Die vorstehenden Lieferungs- und Zahlungsbedingungen werden gegenüber einem Kaufmann verwendet, wenn der Vertrag zum Betrieb seines Handelsgewerbes gehört, ferner gegenüber einer juristischen Person des öffentlichen Rechts und gegenüber einem öffentlich-rechtlichen Sondervermögen. In allen anderen Fällen werden sie mit folgender Maßgabe verwendet:

a)    In den in §4 Abs. 3 genannten Fällen haftet der Verkäufer dem Käufer bis zur Höhe der Differenz zwischen dem Vertragspreis und dem vom Käufer unter Berücksichtigung seiner Schadensminderungspflicht für einen Deckungskauf aufgewendeten Betrag, es sei denn, Leistungsverzug und Unmöglichkeit beruhen auf Vorsatz oder grober Fahrlässigkeit.

b)    Die nach §4 Abs. 4 mögliche Verhandlung über eine Preiserhöhung setzt voraus, dass zwischen Vertragsabschluss und vereinbartem Lieferzeitpunkt mindestens 4 Monate liegen.

c)    Die Anzeigepflicht des §6 Abs. 1 gilt für alle offensichtlichen Mängel. Mengendifferenzen oder Falschlieferungen. Für alle anderen Mängelrügen gelten die gesetzlichen Vorschriften.

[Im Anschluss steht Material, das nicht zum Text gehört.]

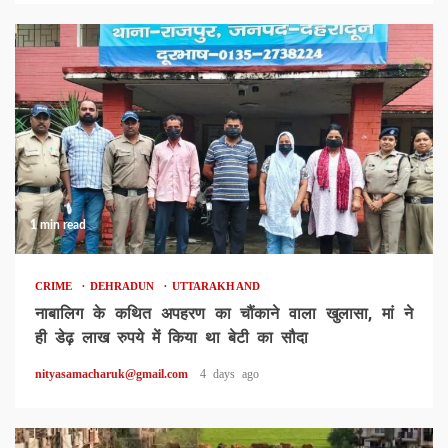
1 min read
CRIME
DEHRADUN
UTTARAKHAND
नाबालिग के कथित अपहरण का चौंकाने वाला खुलासा, मां ने
ही डेढ़ लाख रुपये में किया था बेटी का सौदा
nityasamacharuk@gmail.com
4 days ago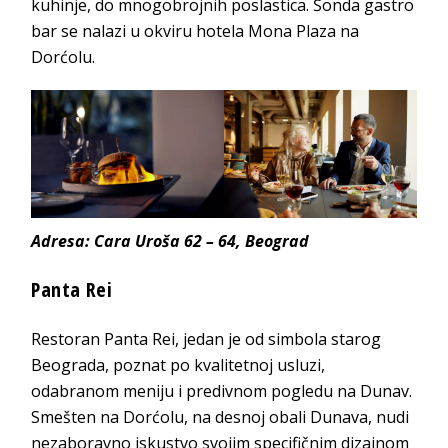
kuhinje, do mnogobrojnih poslastica. Šonda gastro
bar se nalazi u okviru hotela Mona Plaza na
Dorćolu.
Adresa: Cara Uroša 62 – 64, Beograd
Panta Rei
Restoran Panta Rei, jedan je od simbola starog
Beograda, poznat po kvalitetnoj usluzi,
odabranom meniju i predivnom pogledu na Dunav.
Smešten na Dorćolu, na desnoj obali Dunava, nudi
nezaboravno iskustvo svojim specifičnim dizajnom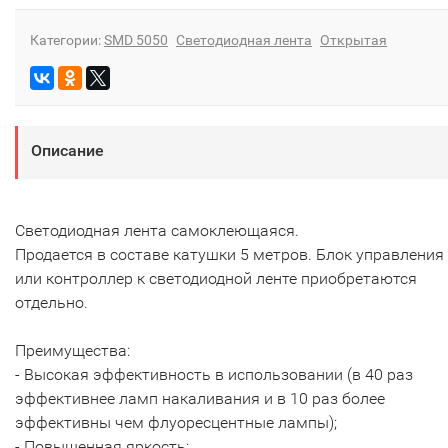
Категории:
SMD 5050
Светодиодная лента
Открытая
Описание
Светодиодная лента самоклеющаяся.
Продается в составе катушки 5 метров. Блок управления 
или контроллер к светодиодной ленте приобретаются
отдельно.
Преимущества:
- Высокая эффективность в использовании (в 40 раз
эффективнее ламп накаливания и в 10 раз более
эффективны чем флуоресцентные лампы);
- Повышенная яркость;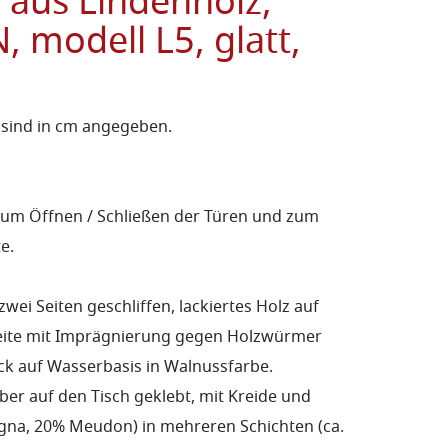
, aus Lindenholz,
 modell L5, glatt,
 sind in cm angegeben.
 zum Öffnen / Schließen der Türen und zum
e.
 zwei Seiten geschliffen,
lackiertes Holz auf
Seite mit Imprägnierung gegen Holzwürmer
k auf Wasserbasis in Walnussfarbe.
er auf den Tisch geklebt, mit Kreide und
gna, 20% Meudon) in mehreren Schichten (ca.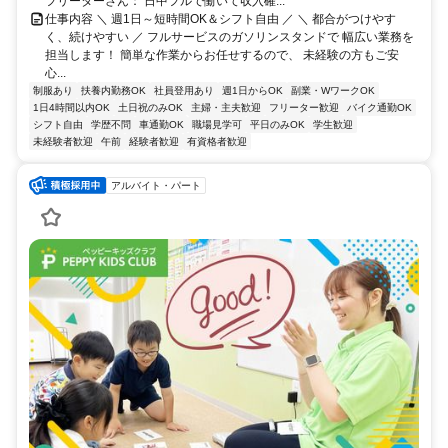
フリーターさん： 日中フルで働いて収入確...
仕事内容 ＼ 週1日～短時間OK＆シフト自由 ／ ＼ 都合がつけやす
く、続けやすい ／ フルサービスのガソリンスタンドで 幅広い業務を
担当します！ 簡単な作業からお任せするので、 未経験の方もご安
心...
制服あり
扶養内勤務OK
社員登用あり
週1日からOK
副業・WワークOK
1日4時間以内OK
土日祝のみOK
主婦・主夫歓迎
フリーター歓迎
バイク通勤OK
シフト自由
学歴不問
車通勤OK
職場見学可
平日のみOK
学生歓迎
未経験者歓迎
午前
経験者歓迎
有資格者歓迎
アルバイト・パート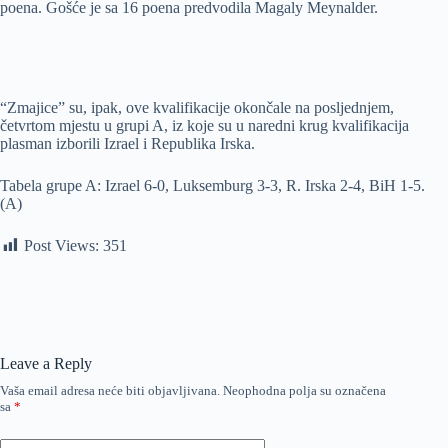
poena. Gošće je sa 16 poena predvodila Magaly Meynalder.
“Zmajice” su, ipak, ove kvalifikacije okončale na posljednjem,
četvrtom mjestu u grupi A, iz koje su u naredni krug kvalifikacija
plasman izborili Izrael i Republika Irska.
Tabela grupe A: Izrael 6-0, Luksemburg 3-3, R. Irska 2-4, BiH 1-5.
(A)
Post Views:
351
Leave a Reply
Vaša email adresa neće biti objavljivana.
Neophodna polja su označena
sa
*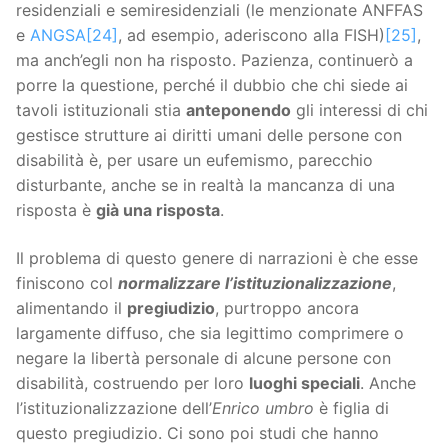
residenziali e semiresidenziali (le menzionate ANFFAS
e
ANGSA
[24]
, ad esempio, aderiscono alla FISH)
[25]
,
ma anch’egli non ha risposto. Pazienza, continuerò a
porre la questione, perché il dubbio che chi siede ai
tavoli istituzionali stia
anteponendo
gli interessi di chi
gestisce strutture ai diritti umani delle persone con
disabilità è, per usare un eufemismo, parecchio
disturbante, anche se in realtà la mancanza di una
risposta è
già una risposta
.
Il problema di questo genere di narrazioni è che esse
finiscono col
normalizzare l’istituzionalizzazione
,
alimentando il
pregiudizio
, purtroppo ancora
largamente diffuso, che sia legittimo comprimere o
negare la libertà personale di alcune persone con
disabilità, costruendo per loro
luoghi speciali
. Anche
l’istituzionalizzazione dell’
Enrico umbro
è figlia di
questo pregiudizio. Ci sono poi studi che hanno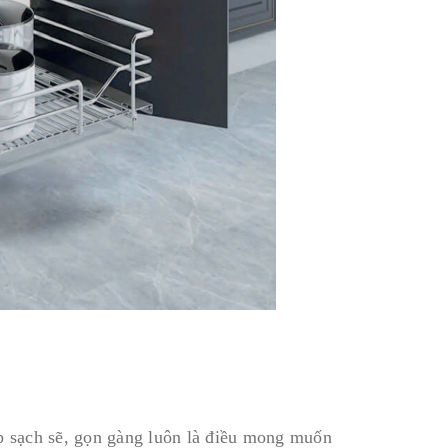
ếp sạch sẽ, gọn gàng luôn là điều mong muốn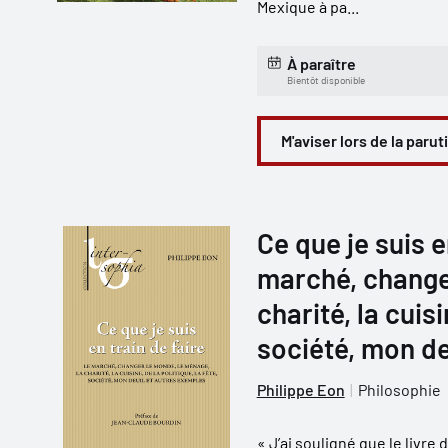
Mexique à pa...
À paraître
Bientôt disponible
M'aviser lors de la parut
Ce que je suis en
marché, change
charité, la cuisi
société, mon de
Philippe Eon
Philosophie
« J’ai souligné que le livre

§ 9. Erfüllungsort und Gerichtsstand

(1)    Erfüllungsort ist der Sitz des Lieferwerks.

(2)    Gerichtsstand, auch für Scheck- und Wechsel-Klagen, ist, sofern die Voraussetzungen des §38 ZPO vorliegen, der Sitz des Verkäufers.

(3)    Im nicht kaufmännischen Verkehr ist Gerichtsstand der Wohnsitz des Beklagten.

 

Zu den angegebenen Preisen addiert sich die gültige Mehrwertsteuer.
Technische und preisliche Änderungen vorbehalten.